Start of Data listing

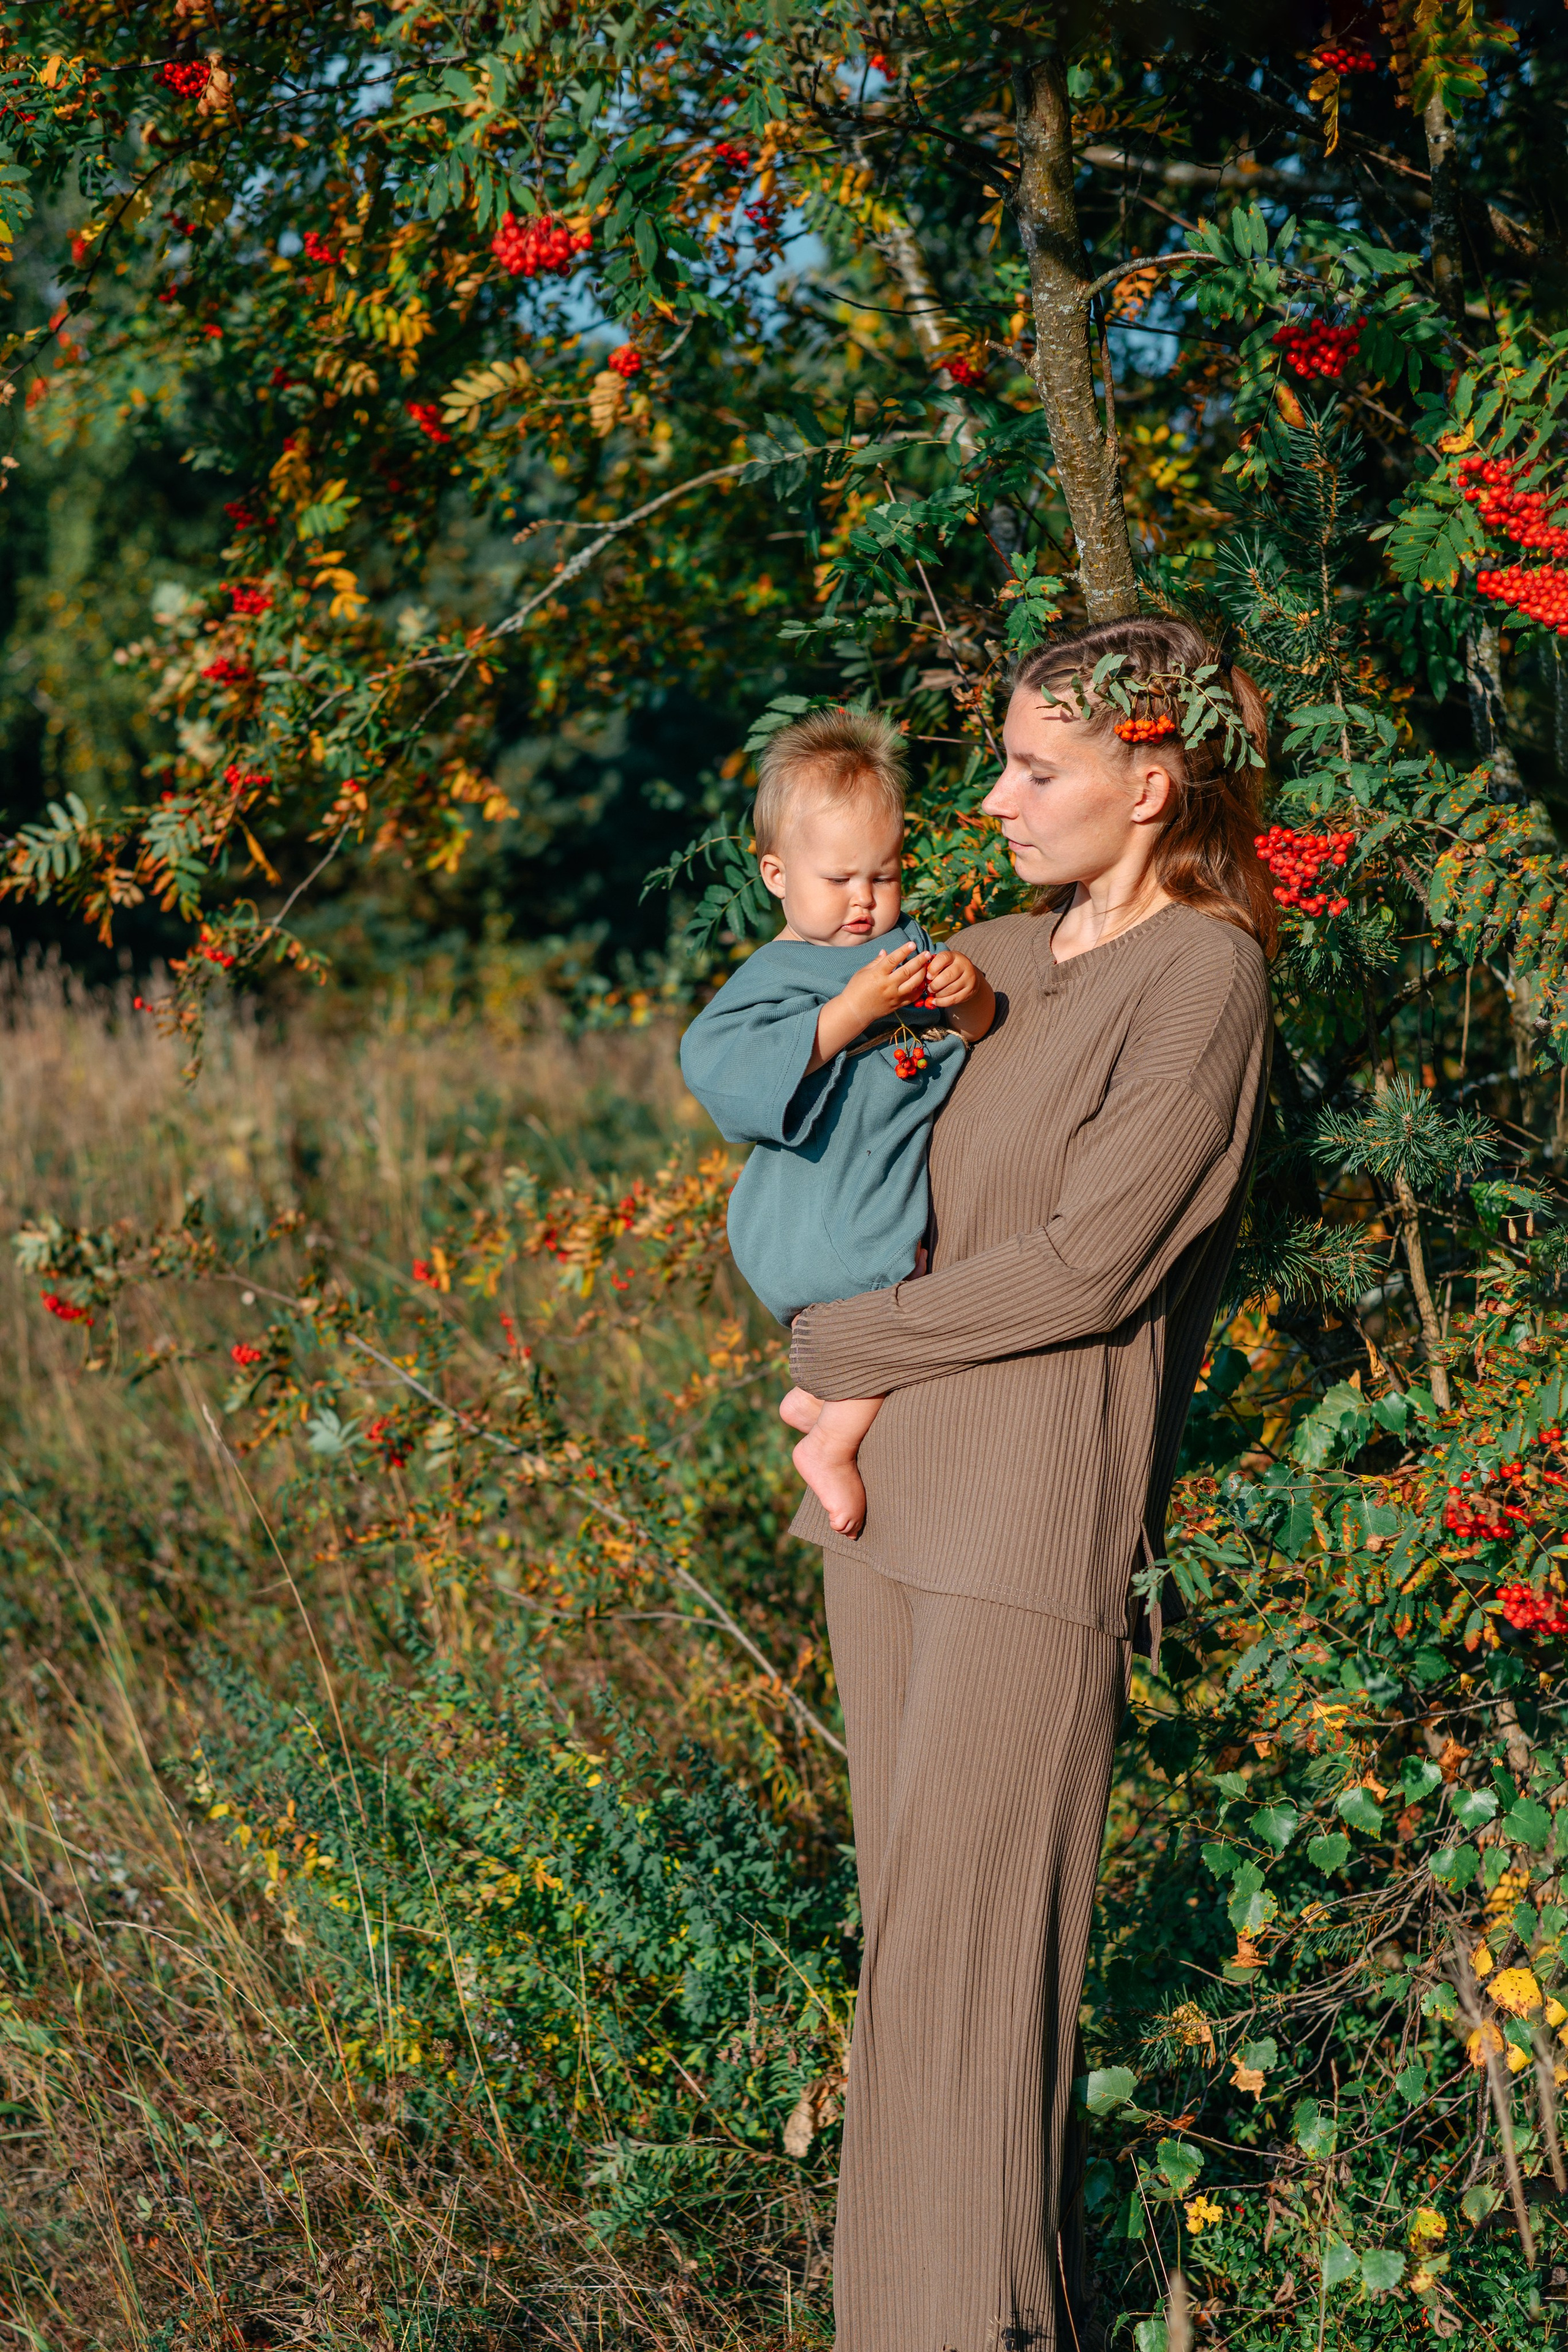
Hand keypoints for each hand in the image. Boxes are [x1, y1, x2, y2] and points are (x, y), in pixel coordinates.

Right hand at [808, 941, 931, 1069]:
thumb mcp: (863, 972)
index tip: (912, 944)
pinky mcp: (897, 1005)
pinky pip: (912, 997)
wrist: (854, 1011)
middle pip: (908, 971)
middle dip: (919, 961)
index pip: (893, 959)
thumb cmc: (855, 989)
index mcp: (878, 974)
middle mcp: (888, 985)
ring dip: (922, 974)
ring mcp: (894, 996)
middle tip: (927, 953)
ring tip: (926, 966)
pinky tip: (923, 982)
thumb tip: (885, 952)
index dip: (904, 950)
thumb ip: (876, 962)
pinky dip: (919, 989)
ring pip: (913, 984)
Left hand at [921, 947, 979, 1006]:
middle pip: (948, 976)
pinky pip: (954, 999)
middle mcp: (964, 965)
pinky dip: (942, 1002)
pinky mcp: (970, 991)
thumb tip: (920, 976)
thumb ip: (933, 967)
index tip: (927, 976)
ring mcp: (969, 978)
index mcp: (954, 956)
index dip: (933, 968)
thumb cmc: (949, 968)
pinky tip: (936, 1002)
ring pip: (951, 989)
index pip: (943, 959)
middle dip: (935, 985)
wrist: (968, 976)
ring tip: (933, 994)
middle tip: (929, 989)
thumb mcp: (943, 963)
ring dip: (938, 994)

End of Data listing
Start of Data listing

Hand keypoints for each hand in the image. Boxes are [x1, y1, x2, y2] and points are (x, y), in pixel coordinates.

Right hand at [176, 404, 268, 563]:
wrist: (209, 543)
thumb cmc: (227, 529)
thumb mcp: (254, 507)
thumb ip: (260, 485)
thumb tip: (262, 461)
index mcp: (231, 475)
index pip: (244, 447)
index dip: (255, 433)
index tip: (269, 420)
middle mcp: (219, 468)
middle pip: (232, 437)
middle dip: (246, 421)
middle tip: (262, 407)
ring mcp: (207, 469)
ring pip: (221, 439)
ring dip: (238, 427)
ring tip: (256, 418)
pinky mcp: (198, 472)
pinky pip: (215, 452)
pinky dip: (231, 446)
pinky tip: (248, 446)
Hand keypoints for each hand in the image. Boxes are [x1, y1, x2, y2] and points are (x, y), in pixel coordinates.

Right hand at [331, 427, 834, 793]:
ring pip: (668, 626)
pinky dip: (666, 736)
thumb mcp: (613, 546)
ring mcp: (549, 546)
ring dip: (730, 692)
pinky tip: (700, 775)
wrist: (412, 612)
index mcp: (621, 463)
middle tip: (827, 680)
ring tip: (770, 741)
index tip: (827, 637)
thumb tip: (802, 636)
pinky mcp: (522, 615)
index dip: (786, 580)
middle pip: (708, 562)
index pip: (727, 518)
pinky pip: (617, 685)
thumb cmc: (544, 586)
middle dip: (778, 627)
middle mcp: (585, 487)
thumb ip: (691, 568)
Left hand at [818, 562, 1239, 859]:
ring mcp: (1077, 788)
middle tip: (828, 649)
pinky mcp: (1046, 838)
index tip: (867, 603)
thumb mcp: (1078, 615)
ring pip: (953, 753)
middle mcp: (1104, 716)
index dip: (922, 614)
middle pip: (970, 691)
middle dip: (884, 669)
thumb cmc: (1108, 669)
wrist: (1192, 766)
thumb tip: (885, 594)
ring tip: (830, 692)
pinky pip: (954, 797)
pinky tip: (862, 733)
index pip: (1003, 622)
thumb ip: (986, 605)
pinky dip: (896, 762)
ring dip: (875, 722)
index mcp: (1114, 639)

End of Data listing

**Work order**
The answer is the lines above between the line holding "pinky dip: (231, 446)" and the line holding "index pip: (727, 518)", inclusive, each written out exactly, and no others.

**Worked solution**
pinky dip: (231, 446)
pinky tip: (248, 446)
Hand keypoints for each hand in the image. Boxes are [x1, y1, x2, y2] and points are (x, y), in pixel coordinates.

Right hand at [331, 427, 834, 793]:
ring pip: (668, 626)
pinky dip: (666, 736)
thumb mcp: (613, 546)
ring mcp: (549, 546)
ring dip: (730, 692)
pinky tip: (700, 775)
wrist: (412, 612)
index mcp: (621, 463)
middle tip: (827, 680)
ring tip: (770, 741)
index tip: (827, 637)
thumb tip: (802, 636)
pinky mcp: (522, 615)
index dip: (786, 580)
middle pip: (708, 562)
index pip: (727, 518)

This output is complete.